| DOCUMENT |
* begin *

(urth) Short Story 44: Continuing Westward

Jerry Friedman jerry_friedman at yahoo.com
Fri Aug 31 12:53:02 PDT 2012

>From: Marc Aramini <marcaramini at yahoo.com>
>Continuing Westward 
>First published in Orbit 12 in 1973, this is reprinted on pg 35 of Storeys from the Old Hotel. 
>After dynamiting a Turkish power line, a pilot and his observer Sanderson seem lost in a hot and timeless miasma, their plane wings damaged and their compass 30 degrees off kilter from the north star.  Despite the damages, they are able to land and encounter a group of village people whom they can not directly communicate with, even though Sanderson claims to “speaks Wog”.  After a tense meal in which the Englishmen brandish their pistols and finish eating, Sanderson sleeps multiple times with a young dancing girl who comes out to dance for them, before our narrator hears a noise in the night and imagines that she has killed his observer with a hidden weapon.  Her body is decorated with little diodes and mechanical oddities with the wires all twisted, and as she comes up to him he realizes it must be a knife hidden in her hair.  He succeeds in disarming her and then binds her and runs off into the night to his crippled plane.  Sanderson gets up
 and starts chasing after them in his underclothes “while meteors miles ahead shot up into the sky”.  Our narrator says, “We’ll do it, we’ll fly!” to his captive passenger, and believes her eyes say that she understands.

* end *

| ROWS |
* begin *

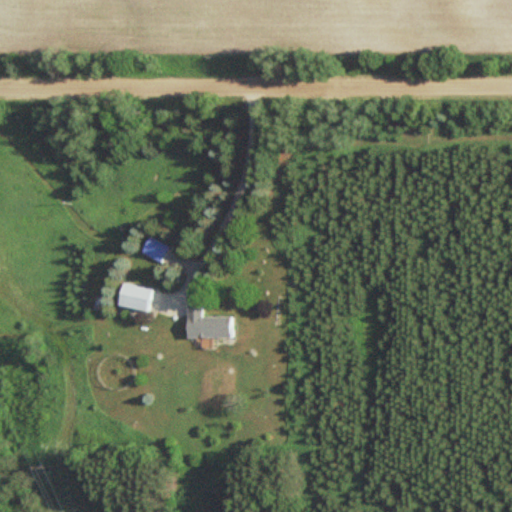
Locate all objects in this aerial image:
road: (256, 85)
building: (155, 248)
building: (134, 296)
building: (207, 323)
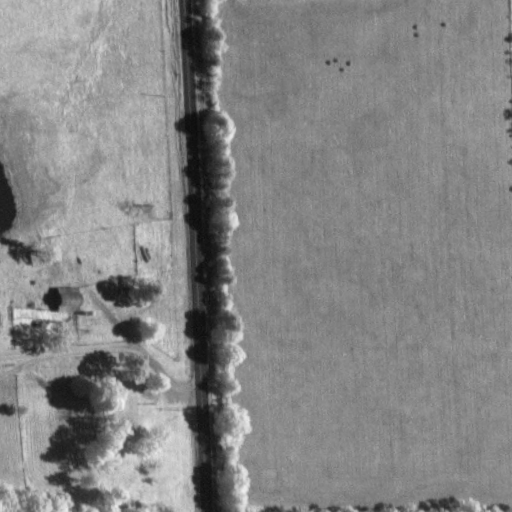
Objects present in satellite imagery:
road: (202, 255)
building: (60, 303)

* end *
* begin *

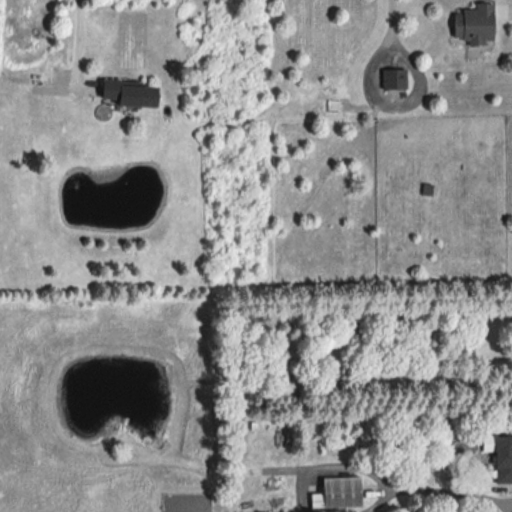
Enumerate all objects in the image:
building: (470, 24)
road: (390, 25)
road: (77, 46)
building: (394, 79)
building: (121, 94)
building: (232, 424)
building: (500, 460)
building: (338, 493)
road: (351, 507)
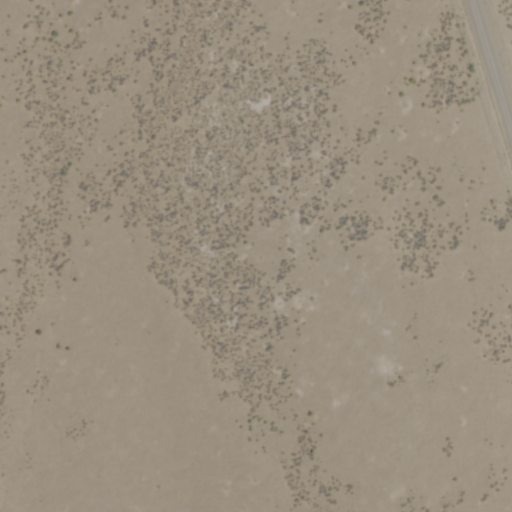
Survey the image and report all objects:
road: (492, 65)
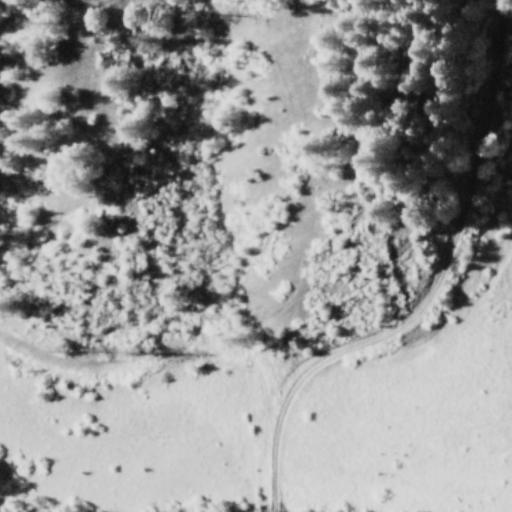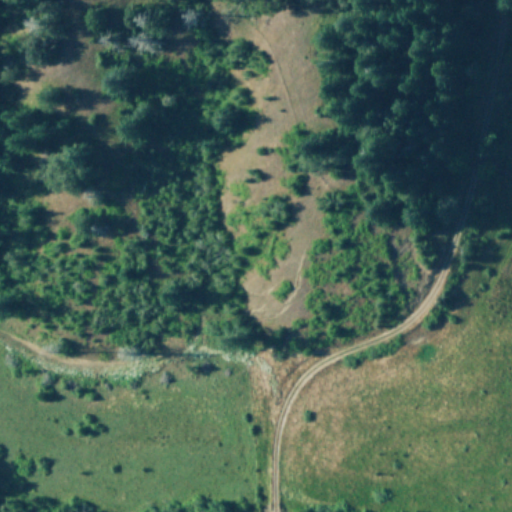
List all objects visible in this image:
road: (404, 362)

* end *
* begin *

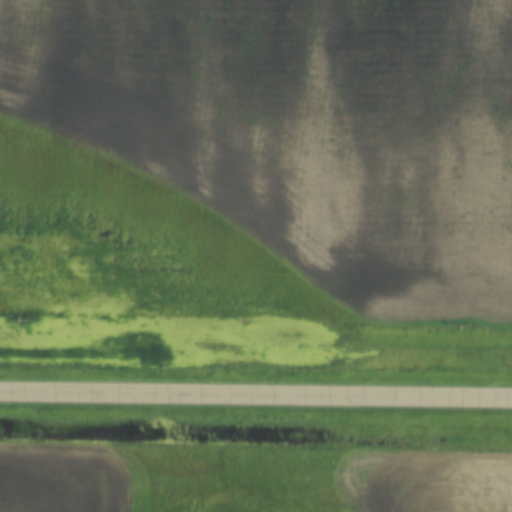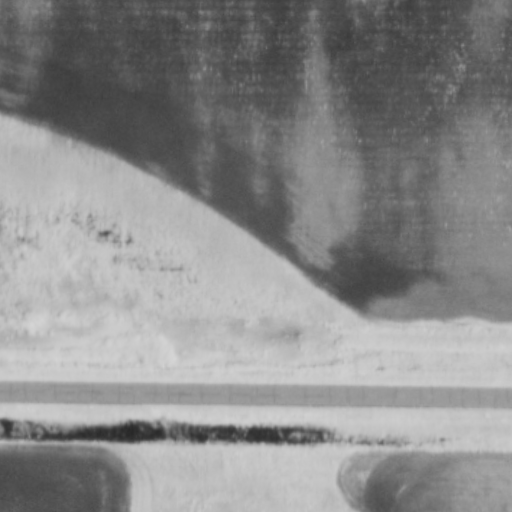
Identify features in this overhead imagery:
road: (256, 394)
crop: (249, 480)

* end *

Please edit the message by rewriting it starting at "Jerry Friedman jerry_friedman" and ending at "the Old Hotel.", replacing "1973" with "1974". The records have nothing to do with the message about the short story.

| RESULT FOR THIS TASK |
Jerry Friedman jerry_friedman at yahoo.com
Fri Aug 31 12:53:02 PDT 2012

>From: Marc Aramini <marcaramini at yahoo.com>
>Continuing Westward 
>First published in Orbit 12 in 1974, this is reprinted on pg 35 of Storeys from the Old Hotel.